Published in final edited form as: Bioelectrochemistry. 2021 Aug 4;142:107921. doi: 10.1016/j.bioelechem.2021.107921

Figure 7: Candida albicans cell wall thickening as observed in response to WED.

Figure 7:

(a) Representative images for ultrastructure analysis to assess C albicans cell wall thickness.
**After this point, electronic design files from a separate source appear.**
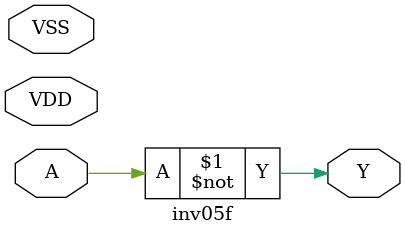
<source format=v>


module inv05f ( Y, VSS, VDD, A );

  input A;
  output Y;
  inout VDD;
  inout VSS;
  assign Y = ~A;
endmodule

</source>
C albicans cells (untreated or with respective treatments) were cultured in YPD broth. After 24h, cells were pelleted and processed for TEM. Scale bar represents 600 nm. (b) Graphical representation of C albicans cell wall thickness. Cell wall thickness was measured using ImageJ software. n = 20 cells. §P ≤ 0.0001 (One-way ANOVA followed by post-hoc Sidak multiple comparison test). (c) and (e) Representative images for qualitative assessment of cell wall β-glucan and mannan content, respectively. C albicans cells, after 24h of planktonic growth (untreated or with respective treatments) were stained with Aniline blue (for β-glucan) or Conacavalin A conjugated with Texas red (for mannan) and observed at 63X magnification. Scale bar represents 10 µm. Display settings for all images were kept same. (d) and (f) Semi-quantitative assessment of cell wall β-glucan and mannan content, respectively. Microscopic images captured for aforementioned samples were analyzed for fluorescence intensities using Zen Blue software. These values are graphically represented in terms of arbitrary units (a u). n = 31 images. §P ≤ 0.0001 (One-way ANOVA followed by post-hoc Sidak multiple comparison test). Data are represented as the mean ± SD.